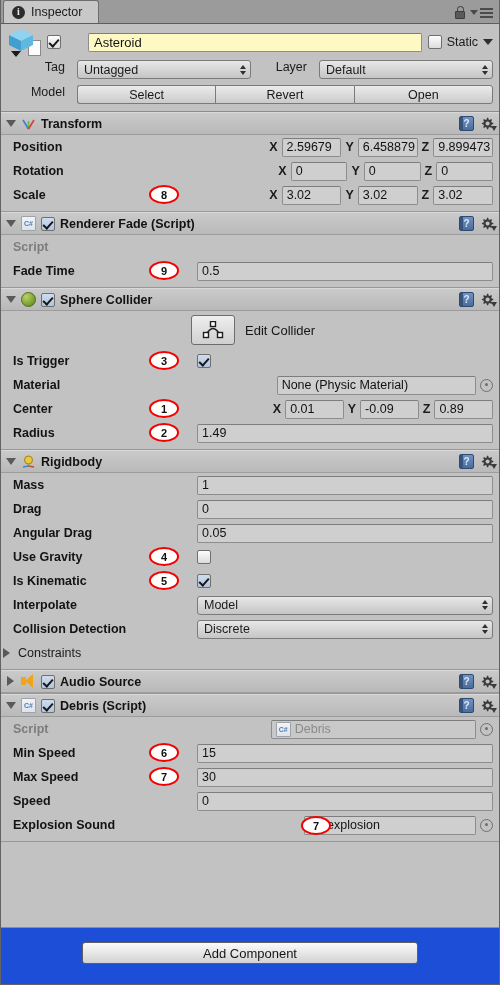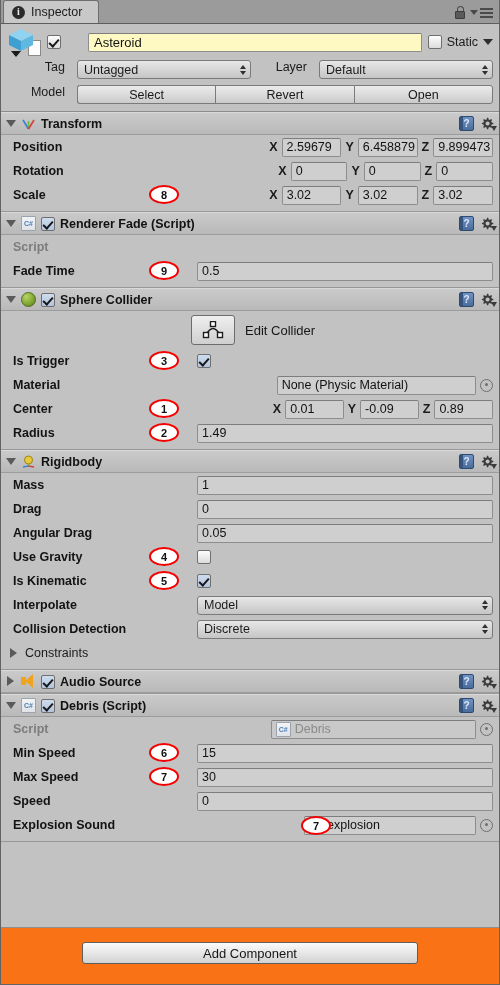"Constraints" .constraints-row { padding-left: 7px -> none }
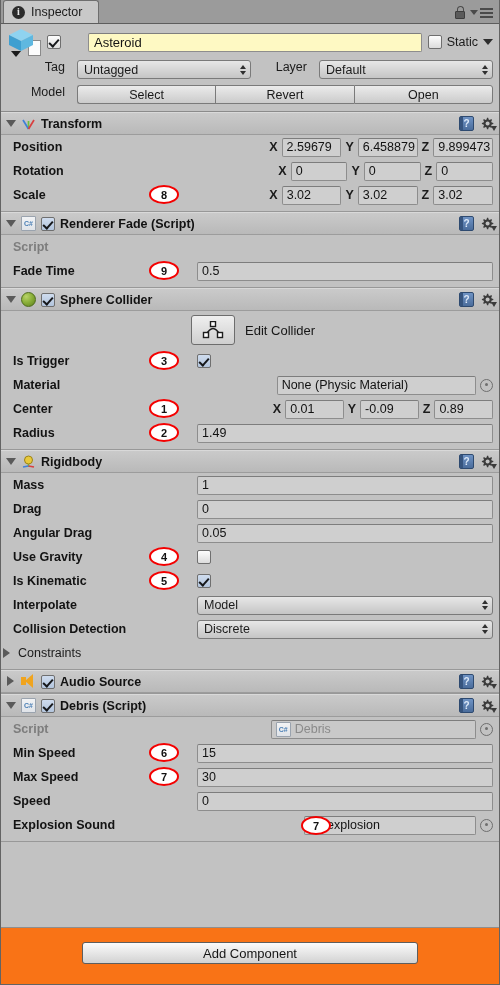"Add Component" .footer { background: #f97316 -> #1d4ed8 }
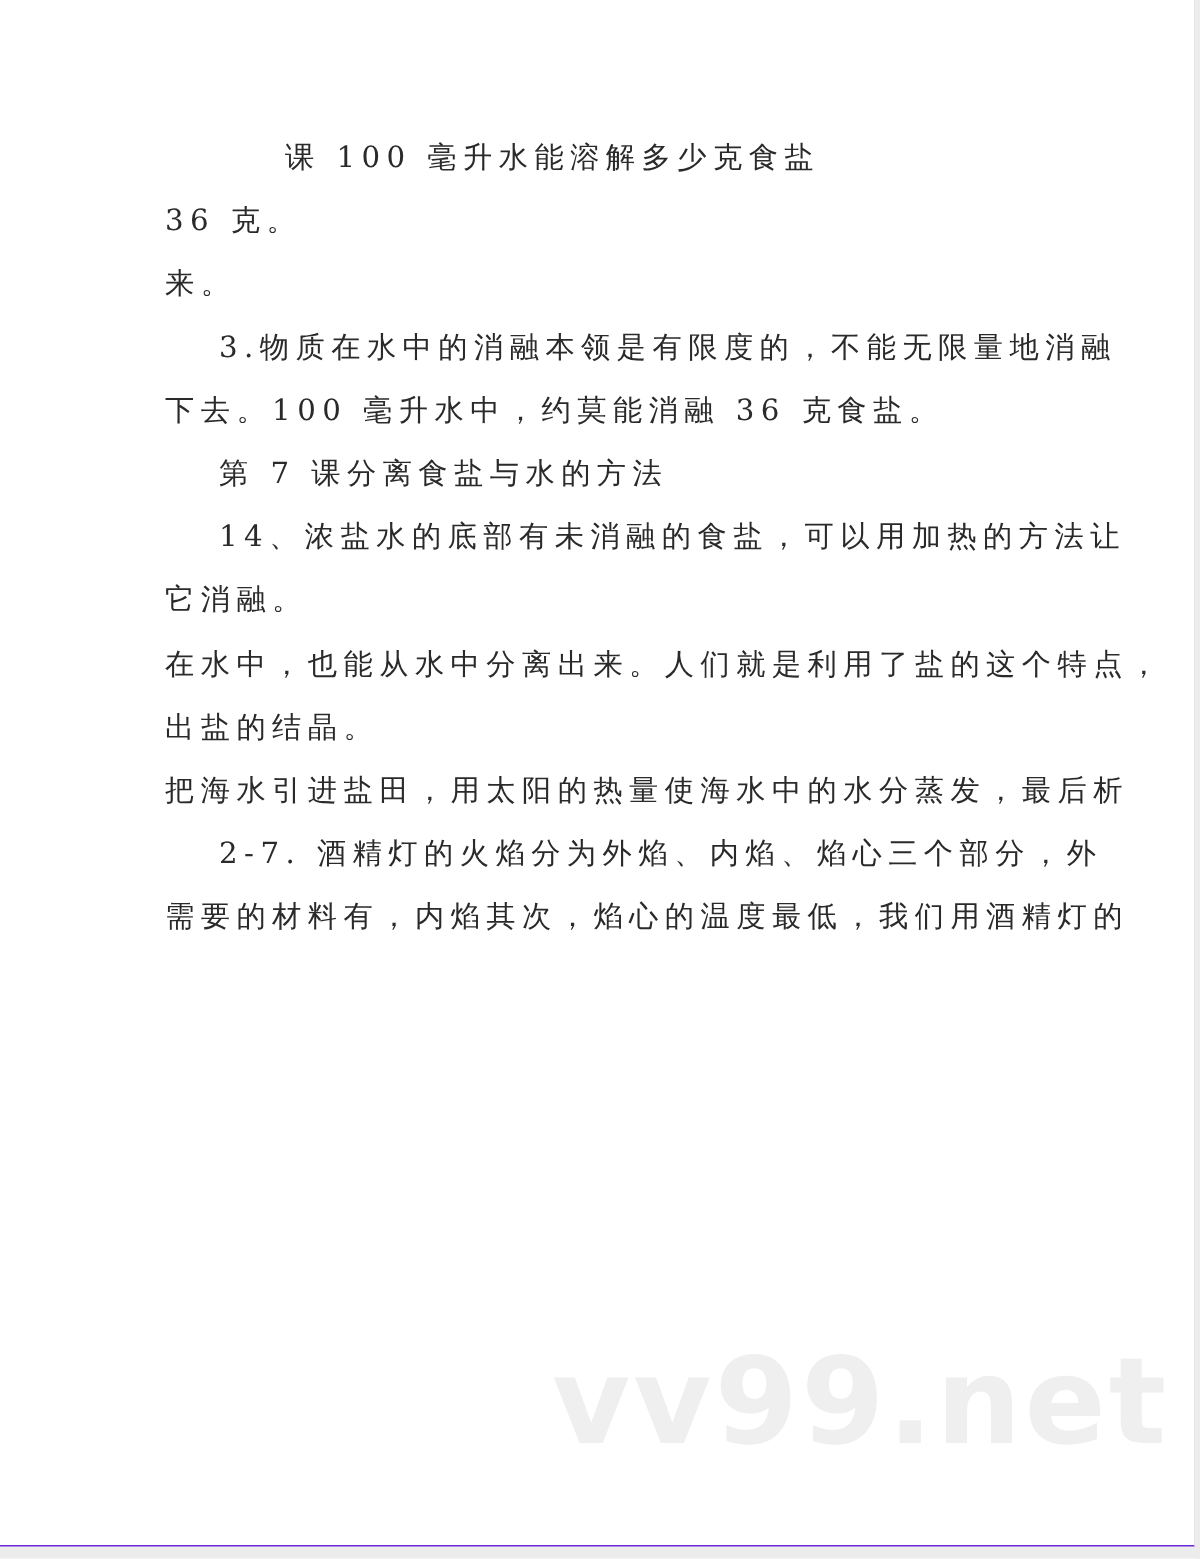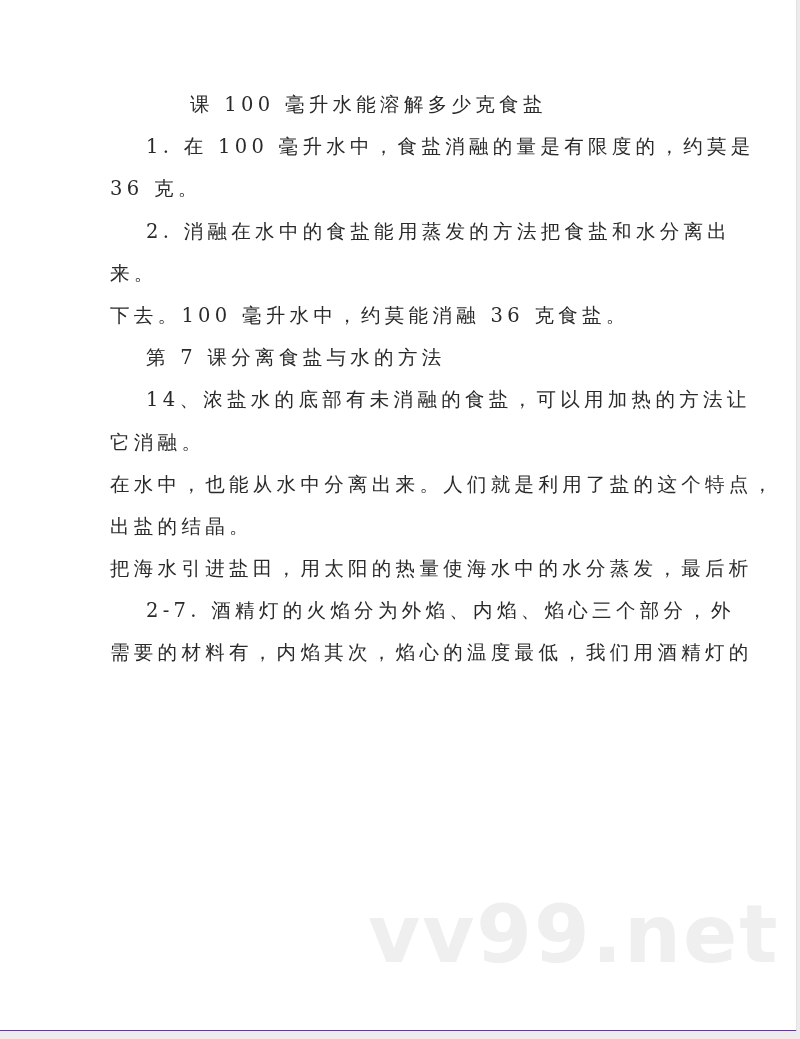"1. 在 100 毫升水中，食盐消融的量是有限度的，约莫是" div.line { html: <div>1. 在 100 毫升水中，食盐消融的量是有限度的，约莫是</div> -> none }
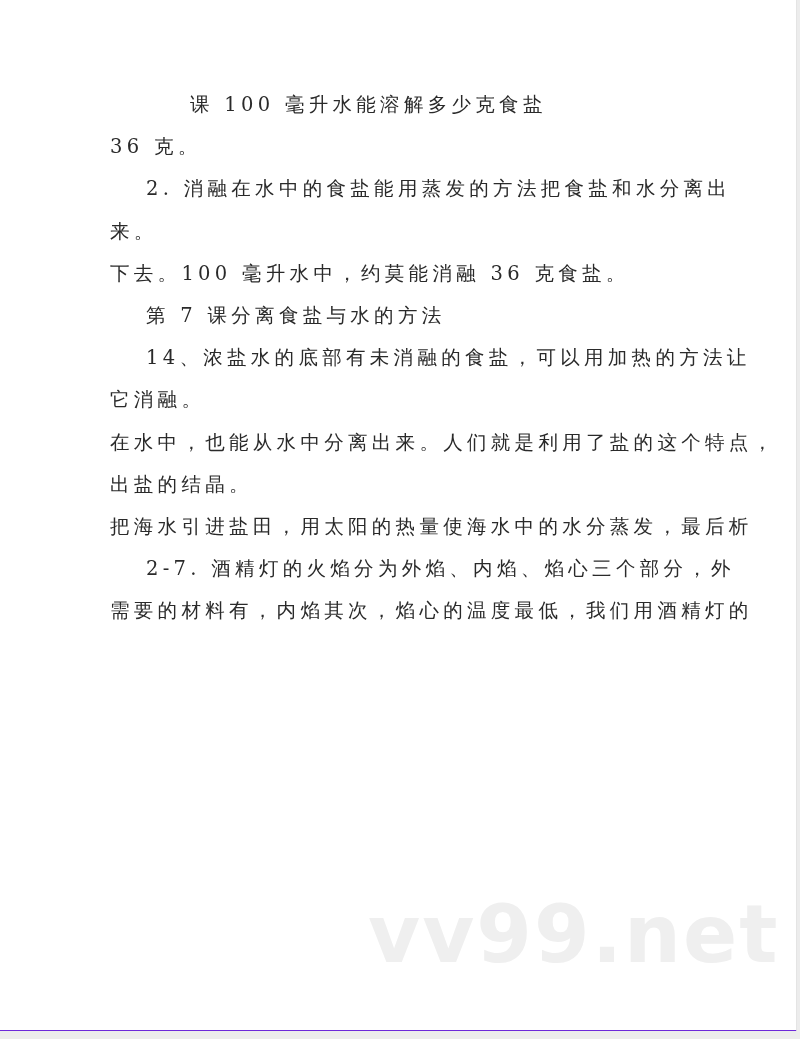"2. 消融在水中的食盐能用蒸发的方法把食盐和水分离出" div.line { html: <div>2. 消融在水中的食盐能用蒸发的方法把食盐和水分离出</div> -> none }
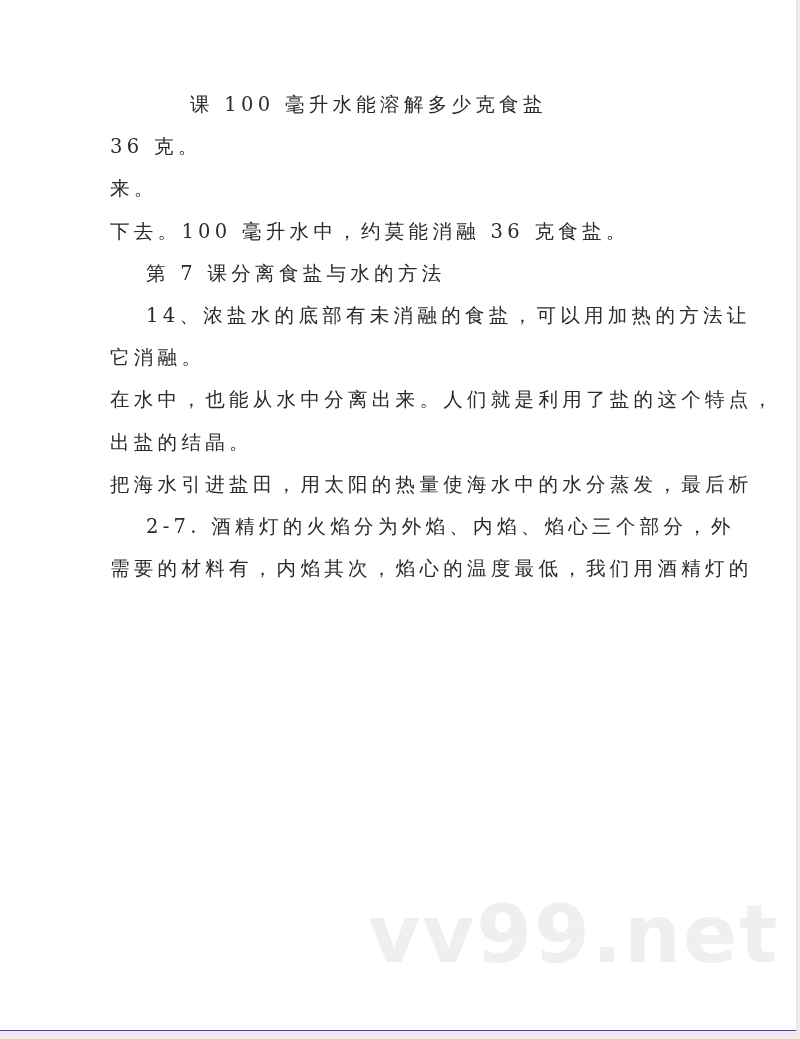"3.物质在水中的消融本领是有限度的，不能无限量地消融" div.line { html: none -> <div>3.物质在水中的消融本领是有限度的，不能无限量地消融</div> }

* * * *

Only the text of the listing above is copied, exactly as written; its pictures are dropped.

"Constraints" .constraints-row { padding-left: 7px -> none }
"Add Component" .footer { background: #f97316 -> #1d4ed8 }
"1. 在 100 毫升水中，食盐消融的量是有限度的，约莫是" div.line { html: <div>1. 在 100 毫升水中，食盐消融的量是有限度的，约莫是</div> -> none }
"2. 消融在水中的食盐能用蒸发的方法把食盐和水分离出" div.line { html: <div>2. 消融在水中的食盐能用蒸发的方法把食盐和水分离出</div> -> none }
"3.物质在水中的消融本领是有限度的，不能无限量地消融" div.line { html: none -> <div>3.物质在水中的消融本领是有限度的，不能无限量地消融</div> }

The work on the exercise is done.